Hello to all the participants of the Meta Video Similarity Challenge! It’s exciting to see so many of you pushing the boundaries of performance across both tracks of this challenge.
As we move closer to the end of Phase 1, I wanted to remind you all that for your submissions to be considered eligible for Phase 2 of the competition, you must include a code execution component to your submission that contains code capable of running inference on a subset of videos in the test dataset. For more details, please see the code submission format page for each track (descriptor track link, matching track link).
Please continue to post any questions or clarifications you have here, and good luck!
@chrisk-dd Thank you for this competition. It is a great opportunity to learn new things.
I have a question regarding the Matching Track – evaluation and submission.
From competition details “For your Phase 1 submissions, you will submit a list of predicted matches for all videos in the query test set, as well as code capable of generating predicted matches for an unseen query video and database.
In Phase 2, you will have access to approximately 8,000 new query videos, which may or may not contain content derived from videos in the Phase 1 test reference corpus.”
According to the baseline implementation provided on Github (vsc2022/baseline.md at main · facebookresearch/vsc2022 · GitHub) query and reference test descriptors are required to perform matching and get predictions full_matches.csv (sscd_baseline.py script). But a pseudocode version of main.py script focuses only on the subset of query video ids. It seems I miss something, but how the matches can be obtained without the reference videos? Do we have an access to the reference test videos from main.py from your computer cluster in the Matching track?
What is the simple proper way of implementing the baseline matching in the main.py? Do we have to calculate query and reference descriptors on your computer cluster online together as it is asked in Descriptor track before performing matching? Is it okay (reasonable) to pre-calculate descriptors for all videos in the reference test set and provide them in a zip submission file (to not exceed the 140 min limit)? Or, probably, a better (viable?) approach is to build some matching-based model with train reference videos locally and use it on your compute cluster that will decide whether the query test video is derived from the video reference set or not?
And, to make it clear, in Phase 2 we should expect that our algorithm will only see a new set of query videos, right? The reference test videos will not be updated in this case, right?
Hey @igla! Thanks for your great questions! I hope I can provide some clarity for you around what we expect you to submit for the Matching Track.
You are correct that the main.py pseudocode script focuses on generating matches for only a subset of query videos. This is because we expect you to pre-calculate and attach to your submission any data you need in order to be able to conduct matching on this subset of test query videos, including descriptors or other information about the reference set.

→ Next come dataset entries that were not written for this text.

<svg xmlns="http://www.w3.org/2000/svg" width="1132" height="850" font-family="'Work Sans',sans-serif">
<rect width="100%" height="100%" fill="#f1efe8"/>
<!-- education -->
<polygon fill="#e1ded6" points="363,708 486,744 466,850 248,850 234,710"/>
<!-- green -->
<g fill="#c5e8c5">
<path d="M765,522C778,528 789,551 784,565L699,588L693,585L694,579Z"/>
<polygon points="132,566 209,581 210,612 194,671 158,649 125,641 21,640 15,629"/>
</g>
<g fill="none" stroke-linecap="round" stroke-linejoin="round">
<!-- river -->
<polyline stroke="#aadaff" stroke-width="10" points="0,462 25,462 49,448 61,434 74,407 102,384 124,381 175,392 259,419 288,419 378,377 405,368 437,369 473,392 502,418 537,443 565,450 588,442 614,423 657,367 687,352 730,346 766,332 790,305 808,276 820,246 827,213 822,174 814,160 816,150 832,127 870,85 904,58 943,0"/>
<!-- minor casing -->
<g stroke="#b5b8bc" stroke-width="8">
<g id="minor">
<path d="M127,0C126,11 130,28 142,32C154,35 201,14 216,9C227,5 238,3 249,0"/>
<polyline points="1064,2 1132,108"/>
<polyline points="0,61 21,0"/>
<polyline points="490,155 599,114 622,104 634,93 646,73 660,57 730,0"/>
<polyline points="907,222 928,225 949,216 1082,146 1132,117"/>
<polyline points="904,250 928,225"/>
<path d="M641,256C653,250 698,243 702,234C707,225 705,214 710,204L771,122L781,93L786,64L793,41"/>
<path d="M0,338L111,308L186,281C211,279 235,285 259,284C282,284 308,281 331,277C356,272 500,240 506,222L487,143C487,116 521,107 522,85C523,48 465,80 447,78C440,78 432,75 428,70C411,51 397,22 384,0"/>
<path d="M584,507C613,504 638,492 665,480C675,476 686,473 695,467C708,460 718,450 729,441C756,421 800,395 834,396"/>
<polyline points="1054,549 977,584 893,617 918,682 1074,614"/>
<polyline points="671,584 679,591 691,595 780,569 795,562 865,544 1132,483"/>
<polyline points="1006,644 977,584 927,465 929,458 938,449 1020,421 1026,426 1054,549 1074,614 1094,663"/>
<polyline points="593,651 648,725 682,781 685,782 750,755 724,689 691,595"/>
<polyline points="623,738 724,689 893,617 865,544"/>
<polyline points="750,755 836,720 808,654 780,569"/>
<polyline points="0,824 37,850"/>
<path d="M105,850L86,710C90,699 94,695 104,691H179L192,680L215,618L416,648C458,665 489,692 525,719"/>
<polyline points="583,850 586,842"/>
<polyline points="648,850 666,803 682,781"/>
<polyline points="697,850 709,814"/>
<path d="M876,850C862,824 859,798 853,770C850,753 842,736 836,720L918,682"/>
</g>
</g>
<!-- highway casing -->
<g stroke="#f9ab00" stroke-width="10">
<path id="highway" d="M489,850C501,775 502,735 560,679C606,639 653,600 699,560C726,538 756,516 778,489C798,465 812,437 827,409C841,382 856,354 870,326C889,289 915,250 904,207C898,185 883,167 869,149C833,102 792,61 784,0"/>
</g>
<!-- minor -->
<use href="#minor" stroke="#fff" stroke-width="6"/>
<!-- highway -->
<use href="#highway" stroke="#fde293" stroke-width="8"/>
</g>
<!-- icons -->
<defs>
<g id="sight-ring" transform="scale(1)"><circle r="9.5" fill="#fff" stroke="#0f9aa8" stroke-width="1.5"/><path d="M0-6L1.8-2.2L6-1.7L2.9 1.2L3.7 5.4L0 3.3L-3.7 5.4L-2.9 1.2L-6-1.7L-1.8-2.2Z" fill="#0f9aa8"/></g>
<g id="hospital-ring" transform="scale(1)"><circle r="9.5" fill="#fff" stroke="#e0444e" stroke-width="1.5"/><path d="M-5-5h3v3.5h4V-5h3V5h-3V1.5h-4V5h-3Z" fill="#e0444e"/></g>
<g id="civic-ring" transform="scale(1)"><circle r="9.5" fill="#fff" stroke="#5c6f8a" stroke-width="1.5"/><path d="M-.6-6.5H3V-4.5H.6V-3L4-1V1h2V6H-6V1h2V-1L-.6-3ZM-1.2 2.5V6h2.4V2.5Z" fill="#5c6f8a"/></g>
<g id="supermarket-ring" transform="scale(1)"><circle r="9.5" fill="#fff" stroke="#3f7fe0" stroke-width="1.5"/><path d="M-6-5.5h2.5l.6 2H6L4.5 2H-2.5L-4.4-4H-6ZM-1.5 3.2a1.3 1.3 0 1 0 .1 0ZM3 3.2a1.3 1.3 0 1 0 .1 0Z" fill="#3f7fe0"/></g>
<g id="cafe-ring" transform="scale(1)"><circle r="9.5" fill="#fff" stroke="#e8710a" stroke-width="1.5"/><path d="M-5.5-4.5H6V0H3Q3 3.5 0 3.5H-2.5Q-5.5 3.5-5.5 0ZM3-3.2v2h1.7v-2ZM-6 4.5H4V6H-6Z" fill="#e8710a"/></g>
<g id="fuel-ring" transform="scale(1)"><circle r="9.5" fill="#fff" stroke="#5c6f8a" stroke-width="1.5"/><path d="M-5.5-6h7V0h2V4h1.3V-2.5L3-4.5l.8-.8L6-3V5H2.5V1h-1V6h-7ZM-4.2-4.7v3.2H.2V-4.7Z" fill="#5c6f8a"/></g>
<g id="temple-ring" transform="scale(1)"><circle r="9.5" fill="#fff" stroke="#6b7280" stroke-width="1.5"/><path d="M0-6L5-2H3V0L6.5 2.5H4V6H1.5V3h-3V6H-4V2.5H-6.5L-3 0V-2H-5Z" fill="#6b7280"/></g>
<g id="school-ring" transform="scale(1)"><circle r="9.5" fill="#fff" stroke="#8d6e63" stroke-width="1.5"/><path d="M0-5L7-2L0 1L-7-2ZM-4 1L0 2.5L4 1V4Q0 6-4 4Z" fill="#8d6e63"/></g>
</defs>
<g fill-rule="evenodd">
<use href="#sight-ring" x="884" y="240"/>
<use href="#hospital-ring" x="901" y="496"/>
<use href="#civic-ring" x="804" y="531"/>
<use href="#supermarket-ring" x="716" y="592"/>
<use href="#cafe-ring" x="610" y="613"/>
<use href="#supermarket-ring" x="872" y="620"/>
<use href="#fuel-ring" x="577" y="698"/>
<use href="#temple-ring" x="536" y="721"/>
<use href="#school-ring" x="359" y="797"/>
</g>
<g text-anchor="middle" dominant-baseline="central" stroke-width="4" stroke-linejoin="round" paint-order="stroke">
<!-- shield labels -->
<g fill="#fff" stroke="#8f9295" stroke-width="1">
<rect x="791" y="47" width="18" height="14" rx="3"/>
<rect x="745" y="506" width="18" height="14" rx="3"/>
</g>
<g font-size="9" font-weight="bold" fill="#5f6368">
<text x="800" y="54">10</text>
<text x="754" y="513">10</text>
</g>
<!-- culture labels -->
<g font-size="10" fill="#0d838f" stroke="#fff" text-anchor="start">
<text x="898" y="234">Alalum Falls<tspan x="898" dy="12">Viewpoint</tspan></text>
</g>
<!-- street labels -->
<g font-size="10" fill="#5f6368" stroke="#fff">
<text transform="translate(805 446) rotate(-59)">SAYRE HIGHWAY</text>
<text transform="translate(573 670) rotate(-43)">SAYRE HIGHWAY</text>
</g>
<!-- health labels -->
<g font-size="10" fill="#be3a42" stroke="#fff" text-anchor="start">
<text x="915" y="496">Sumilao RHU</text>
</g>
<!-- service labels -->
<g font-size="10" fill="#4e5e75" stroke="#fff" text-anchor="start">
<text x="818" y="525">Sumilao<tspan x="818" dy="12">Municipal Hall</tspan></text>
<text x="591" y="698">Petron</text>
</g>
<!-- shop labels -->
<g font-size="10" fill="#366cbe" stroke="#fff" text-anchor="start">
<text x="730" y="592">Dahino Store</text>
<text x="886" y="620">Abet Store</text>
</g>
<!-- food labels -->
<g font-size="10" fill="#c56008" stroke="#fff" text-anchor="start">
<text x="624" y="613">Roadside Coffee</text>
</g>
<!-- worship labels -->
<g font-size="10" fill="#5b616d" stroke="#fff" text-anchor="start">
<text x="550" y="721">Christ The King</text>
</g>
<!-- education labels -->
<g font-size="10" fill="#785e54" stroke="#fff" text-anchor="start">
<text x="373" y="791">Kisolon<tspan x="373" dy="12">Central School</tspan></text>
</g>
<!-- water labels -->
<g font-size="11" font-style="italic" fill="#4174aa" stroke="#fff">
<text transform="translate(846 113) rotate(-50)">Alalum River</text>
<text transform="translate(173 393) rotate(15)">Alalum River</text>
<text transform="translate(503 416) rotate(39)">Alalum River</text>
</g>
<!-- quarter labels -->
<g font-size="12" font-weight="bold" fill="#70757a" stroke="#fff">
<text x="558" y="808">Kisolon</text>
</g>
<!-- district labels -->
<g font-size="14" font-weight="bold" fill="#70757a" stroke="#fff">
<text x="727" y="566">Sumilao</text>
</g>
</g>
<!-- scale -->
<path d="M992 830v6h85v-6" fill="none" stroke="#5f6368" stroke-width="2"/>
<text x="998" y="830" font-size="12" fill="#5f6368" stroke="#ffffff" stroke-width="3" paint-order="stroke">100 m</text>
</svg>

In the Descriptor Track, the need to attach pre-computed data on the reference set was a bit more clear because we explicitly require you to submit reference video descriptors. Because the Matching Track is more open-ended, we don’t explicitly require you to submit these descriptors. However, if you are adapting the baseline solution, you would want to do exactly that - attach your reference descriptors (similar to the way in which you might have done for the Descriptor Track) to your submission and use them to conduct matching with the descriptors you generate on the test set.
In other words,
Is it okay to pre-calculate descriptors for all videos in the reference test set and provide them in a zip submission file? Or to build some matching-based model with train reference videos locally and use it on your compute cluster that will decide whether the query test video is derived from the video reference set or not?
I think the answer to both of these questions is “yes.” It is okay for you to pre-calculate reference descriptors on the test set and provide them to your code submission, and it is okay for you to train a matching-based model with train reference videos locally and use that model to conduct inference in the code execution environment.
And, to make it clear, in Phase 2 we should expect that our algorithm will only see a new set of query videos, right? The reference test videos will not be updated in this case, right?
Yes, you are correct. You will only see new query videos in Phase 2.
I hope this helps answer your questions - please follow-up if there’s anything I’ve missed!